【アドラー心理学 人の期待に沿って生きていかない】褒めるのも叱るのもしない

どうもアラサー男子オスギです。
今日もアドラー心理学の話をしようと思います。
前回の記事もそうでしたが、アドラー心理学の本を読んでいると、目から鱗なことが書いてあります。
自分にとって様々な気づきが生まれ、良いなと思うので、せっかくなのでブログを読んでくださる人にシェアしようと思って書いています。

 

今日は「人の期待に沿って生きていると、本当の幸福は手に入れられない」という事について話そうと思います。

 

 

人の期待に沿って生きるとは

 

アドラー心理学では人の期待に沿って行動をして、他人から承認を求めることを否定しています。
具体的に人の期待に沿って生きる・行動するとは、どういうことかというと、

 

親に褒められたいから礼儀正しくする。
先生に叱られないために、授業中は静かにする。
上司から良い評価を得るために、自分の成績をアピールする。

 

これら全ては他人の期待に沿って生きる・行動することになります。
これらの行動をすることで「他人から認められる。
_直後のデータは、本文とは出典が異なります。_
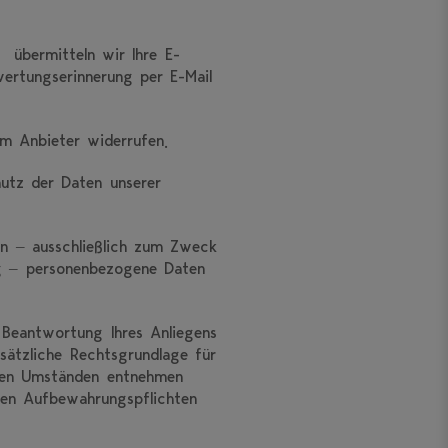
O übermitteln wir Ihre E-
ertungserinnerung per E-Mail
em Anbieter widerrufen.
utz der Daten unserer
n – ausschließlich zum Zweck
ng – personenbezogene Daten
 Beantwortung Ihres Anliegens
usätzliche Rechtsgrundlage für
 den Umständen entnehmen
chen Aufbewahrungspflichten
」という承認欲求を満たす行為です。

 

これらの行為をアドラー心理学では否定しており、このような行動を取ることでは幸せになれないと言っています。

 

 

他人の期待に沿って生きているとなぜ幸せになれないのか

 

上記を読んでいて不思議に思うかもしれません。
幼少期に、これはやったほうが良い事、これはやってはいけない事と学ぶ際、親や教師から褒められたり・叱られたりする事で物事の分別を学んできたと思います。
今まで自分が受けてきた教育方法では幸せになれないのか、と感じたかもしれません。

 

なので、もう少し深く説明しようと思います。

 

今まで親や教師からやった方が良いことをしたら褒められ、これはやった方が良い事だと学びました。
逆に親や教師からやってはいけない事をしたら叱られ、これはやってはいけないことだと学びました。

 

これらを少し状況を変えて考えてみると、
親や教師から褒められなければ、やった方が良いことをやらなくなる。
そして、褒められるために、それらをやる。
親や教師から叱られなければ、やってはいけないことをやり続ける。
そして、叱られるから、それらをやめる。

 

本質を考えると、この思考の順番で行動を起こすのかどうかはおかしいことに気づくと思います。

 

つまり、親に褒められるから勉強をする。
教師に叱られるから、クラスメートに意地悪するのをやめる。

 

おかしいですよね。

 

ただ、このような考えになってしまうのは、賞罰教育がもたらす弊害です。
そして、自分ではない他人の期待に沿って生きていることになります。
褒められたいからやる、叱られたくないからやらない。
これらは昨日書いた「課題の分離」が上手にできていないことに繋がります。
参考記事:【アドラー心理学 課題の分離】対人関係の悩みを解消する1つの足がかり

 

 

なので、アドラー心理学では、賞罰教育によってもたらされる人の期待に沿って生きて、他人から承認を求めることを否定しています。

 

 

それではどうすれば良いのか?

 

賞罰教育をアドラー心理学では否定されているため、どのようにすれば良いのかという疑問が生まれると思います。
ここで考える概念が「課題の分離」です。
簡単に説明すると、その行動をしたときに最終的に誰がその責任を取るのか?というところです。

 

つまり勉強をして親から褒められようが、クラスメートに意地悪をして教師から叱られようが、この行動をした人が最終的な責任を取ることになります。
勉強をしなかったことによって、知識が身につかないのは自分の責任・自分の課題です。
褒めても褒めなくても、最終的には親の責任にはなりません。
クラスメートに意地悪して、そのクラスメートから関係を断ち切られても、教師の責任ではありません。
自分の責任・自分の課題です。

 

なのでアドラー心理学では、その行動をすることによって誰が最終的な責任を取るのかを教える必要があると考えています。
褒めたり、叱ったりして、他人の行動を操作する・他人の課題に介入することをしないようにすることが説かれています。
そして、最終的な責任を誰が取るのかを教えると同時に、他者に対して尊敬するということを教えます。

そこから先は、教えた相手がどのような行動を取るのか、自分はコントロールできない部分になりますので、介入しません。

 

こうすることで他人の期待に沿って生きるのではなく、自分で考え行動し、そして自分の行動に責任を持って生きていくことができるようになるということです。
そうやって、他人の期待に沿って生きていかず、承認を求めることをしないことで、自分の課題にのみ注目して生けるということです。
そうすることが、幸福につながると説かれています。

 

実践するのはかなり難しいことではありますが、理屈は理解していただけたかとは思います。
褒める・叱るの賞罰教育を否定するアドラー心理学の考え方「人の期待に沿って生きない」ということを皆さんの記憶の隅っこにでも残ればと思い書きました。